Beyond this bioinspired work, my group is also working to understand how to understand how to process polyelectrolyte complexes into physical materials. One great example of this is work that my group did in collaboration with Prof. Jessica Schiffman at the University of Massachusetts Amherst. Her group are experts in electrospinning to create nanofibers, and we worked together to demonstrate electrospinning of polyelectrolyte complexes. Researchers had tried to electrospin polyelectrolyte complexes before but had always needed to resort to strategies like co-spinning the solutions of oppositely charged polymers to prevent them from aggregating in the needle, or using a pH change to neutralize one polymer and prevent complexation during spinning and then treat the fibers after spinning to enable complex formation. Instead, we were able to leverage our understanding of how salt can be used to tune the liquid vs. solid state of polyelectrolyte complexes to enable direct spinning of the materials.

We have also been working more recently to understand how changing parameters like the length of polymers, charge density, or adding in various other chemistries affects the strength, brittleness, and temperature sensitivity of polyelectrolyte complexes. For example, seven years ago two undergraduate students in my lab had the idea of using polyelectrolyte complexation to create organic solvent-free nail polish. They made beautiful examples by incorporating food dye into their formulations. However, the ultimate material was so brittle that it would just flake off when touched. In the intervening time we have tested out a range of different polymers and polymer properties and can now do the same demonstration and create a very robust coating.

What do you think is the biggest challenge currently in your area of research?

I think a big challenge will be truly understanding the importance of sequence and complexity on self-assembly. If we look to biology for inspiration, proteins are built from sequences of at least 20 distinct building blocks. The tools that we have in polymer physics are not currently set up to understand that level of detail. However, it is also unclear whether we truly have to have perfect sequence control to achieve a desired function, or if more of an ensemble behavior is sufficient. In reality, I think that the answer depends on what you are trying to achieve, but understanding these nuances in terms of both assembly and the resulting properties of the material will be very exciting.

What is next in your research?

We continue to push forward to understand how to make and use polyelectrolyte complex materials. We are thinking about how patterns of charge and other chemistries affects the incorporation of proteins and viruses into our materials, and how we can leverage this knowledge to improve formulation strategies for products like therapeutics, biocatalysts, and sensors. We are also very interested to look more into how physical processing can affect the properties of our materials. This could have implications for their mechanical performance, and for their recyclability.

What would your advice be to someone just starting out in the field?
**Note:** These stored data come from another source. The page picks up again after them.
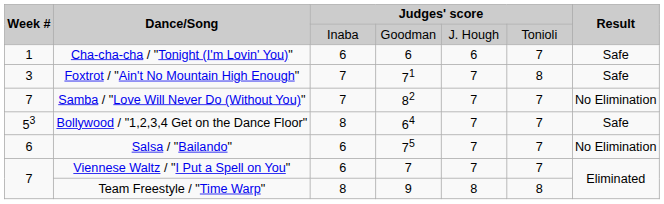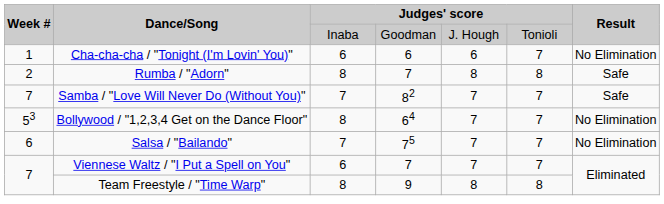Cha-cha-cha / "Tonight (I'm Lovin' You)" | Result: Safe -> No Elimination
+ row: 2 | Rumba / "Adorn" | 8 | 7 | 8 | 8 | Safe
- row: 3 | Foxtrot / "Ain't No Mountain High Enough" | 7 | 71 | 7 | 8 | Safe
Samba / "Love Will Never Do (Without You)" | Result: No Elimination -> Safe
Bollywood / "1,2,3,4 Get on the Dance Floor" | Result: Safe -> No Elimination
Salsa / "Bailando" | column 3: 6 -> 7
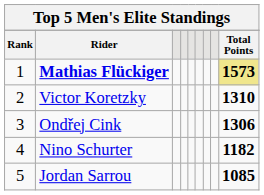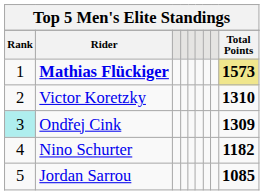Ondřej Cink | Rank: no background -> paleturquoise background
Ondřej Cink | Total Points: 1306 -> 1309
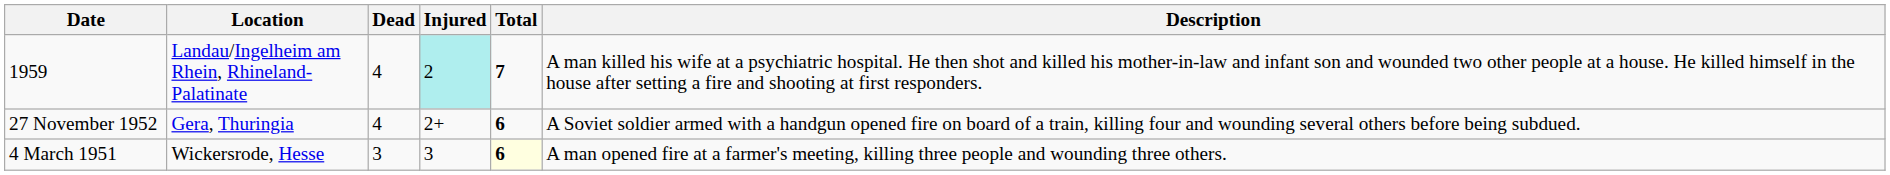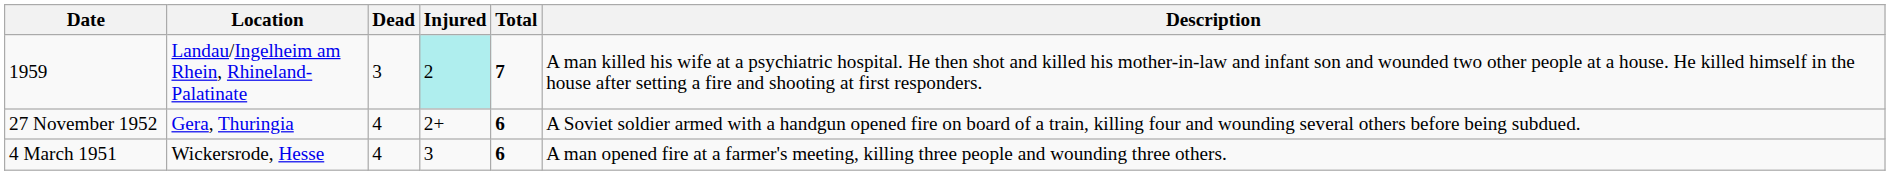1959 | Dead: 4 -> 3
4 March 1951 | Dead: 3 -> 4
4 March 1951 | Total: lightyellow background -> no background
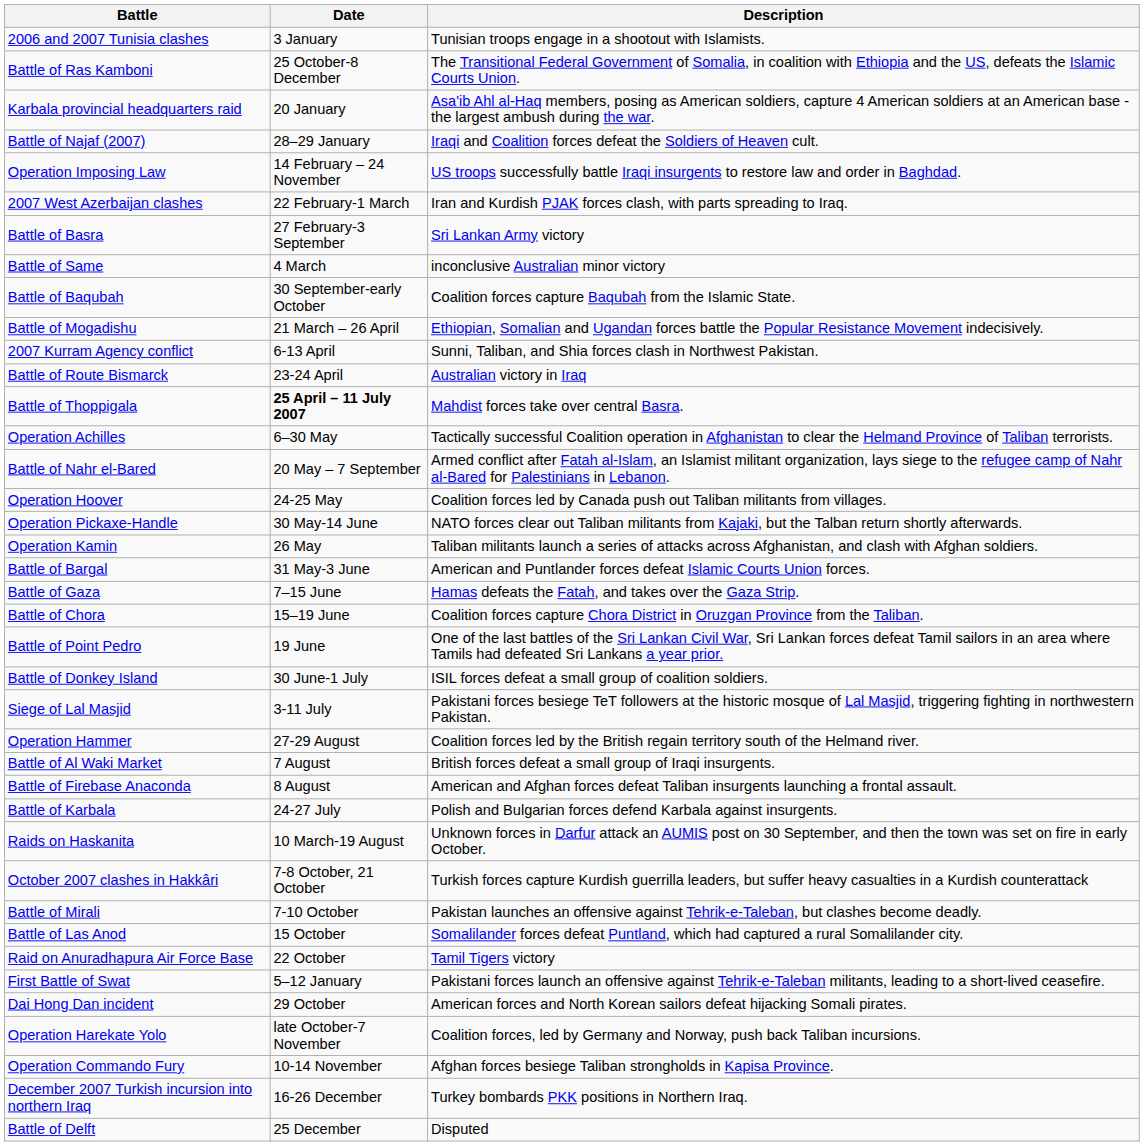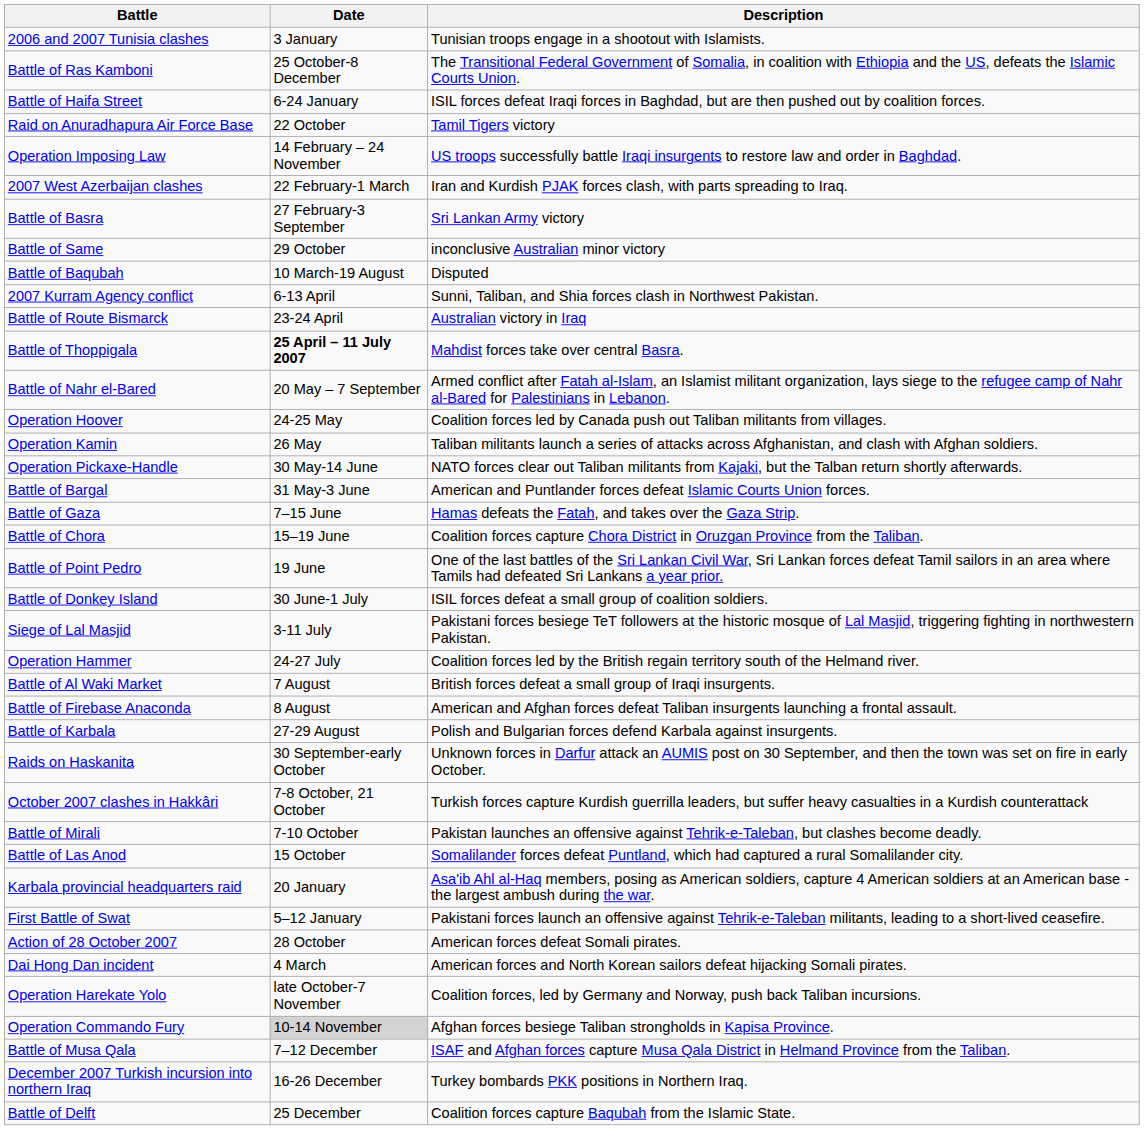+ row: Battle of Haifa Street | 6-24 January | ISIL forces defeat Iraqi forces in Baghdad, but are then pushed out by coalition forces.
rows swapped: Karbala provincial headquarters raid <-> Raid on Anuradhapura Air Force Base
- row: Battle of Najaf (2007) | 28–29 January | Iraqi and Coalition forces defeat the Soldiers of Heaven cult.
Battle of Same | Date: 4 March -> 29 October
Battle of Baqubah | Date: 30 September-early October -> 10 March-19 August
Battle of Baqubah | Description: Coalition forces capture Baqubah from the Islamic State. -> Disputed
- row: Battle of Mogadishu | 21 March – 26 April | Ethiopian, Somalian and Ugandan forces battle the Popular Resistance Movement indecisively.
- row: Operation Achilles | 6–30 May | Tactically successful Coalition operation in Afghanistan to clear the Helmand Province of Taliban terrorists.
rows swapped: Operation Kamin <-> Operation Pickaxe-Handle
Operation Hammer | Date: 27-29 August -> 24-27 July
Battle of Karbala | Date: 24-27 July -> 27-29 August
Raids on Haskanita | Date: 10 March-19 August -> 30 September-early October
+ row: Action of 28 October 2007 | 28 October | American forces defeat Somali pirates.
Dai Hong Dan incident | Date: 29 October -> 4 March
Operation Commando Fury | Date: no background -> lightgrey background
+ row: Battle of Musa Qala | 7–12 December | ISAF and Afghan forces capture Musa Qala District in Helmand Province from the Taliban.
Battle of Delft | Description: Disputed -> Coalition forces capture Baqubah from the Islamic State.
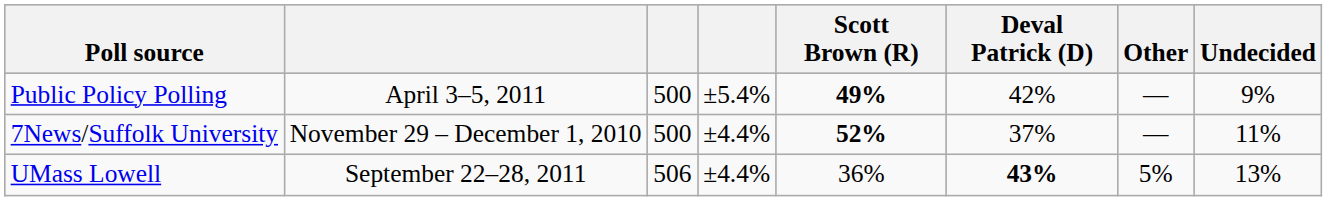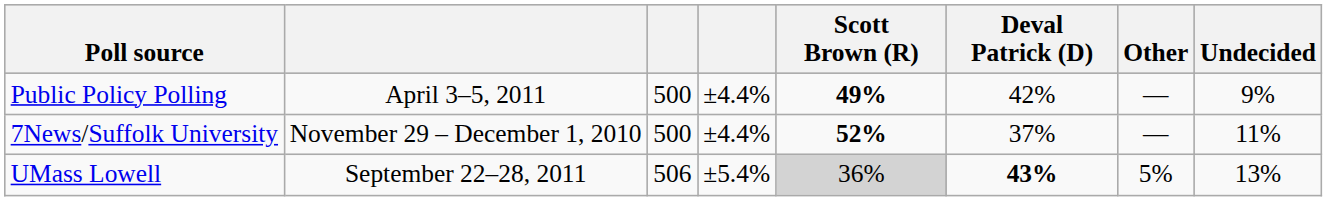Public Policy Polling | column 4: ±5.4% -> ±4.4%
UMass Lowell | column 4: ±4.4% -> ±5.4%
UMass Lowell | Scott Brown (R): no background -> lightgrey background
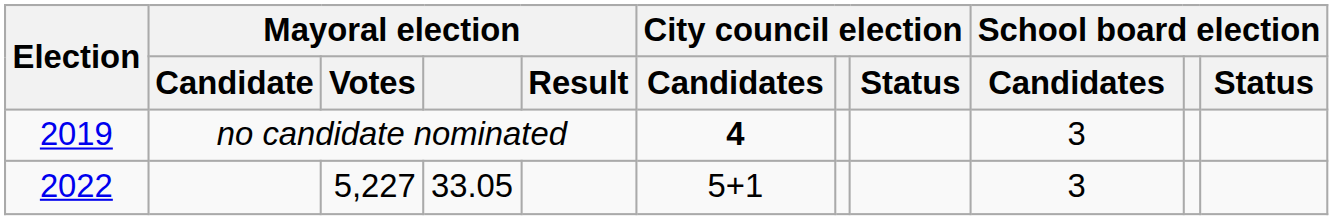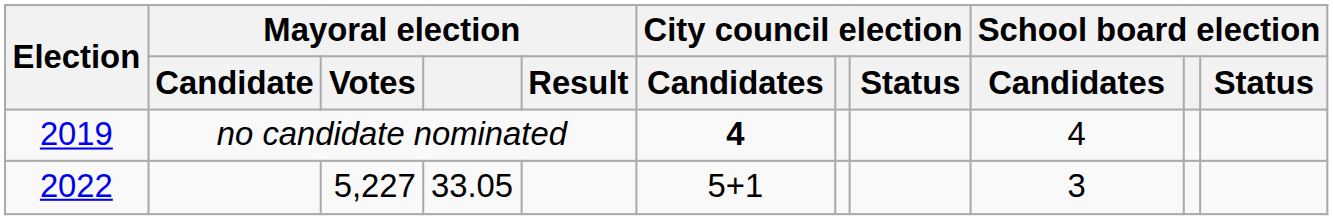no candidate nominated | School board election / Candidates: 3 -> 4
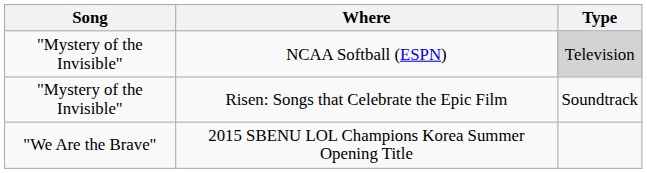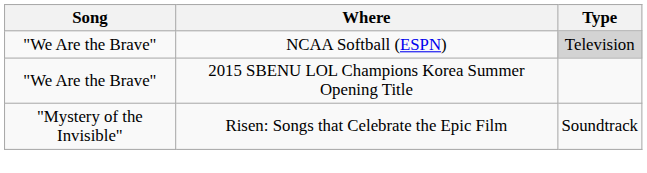NCAA Softball (ESPN) | Song: "Mystery of the Invisible" -> "We Are the Brave"
rows swapped: 2015 SBENU LOL Champions Korea Summer Opening Title <-> Risen: Songs that Celebrate the Epic Film
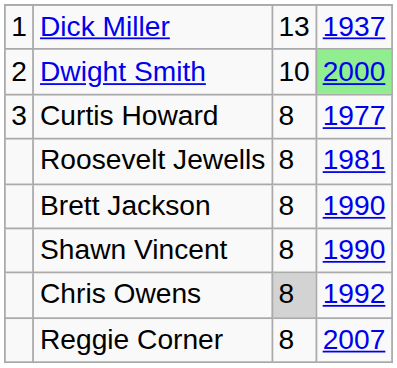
I was first introduced to polymer research as a postdoc, and despite knowing intellectually that my group and I are doing great research there is always this niggling sense of impostor syndrome because I did not have the same background and formal training as most of my colleagues. That feeling is okay. Find a topic that you are excited about. Work with great colleagues who support you. You do not have to be an expert in 100% of everything that you do, and having conversations with people who are experts in other topics creates opportunities because together you may identify something unique that might have been missed otherwise.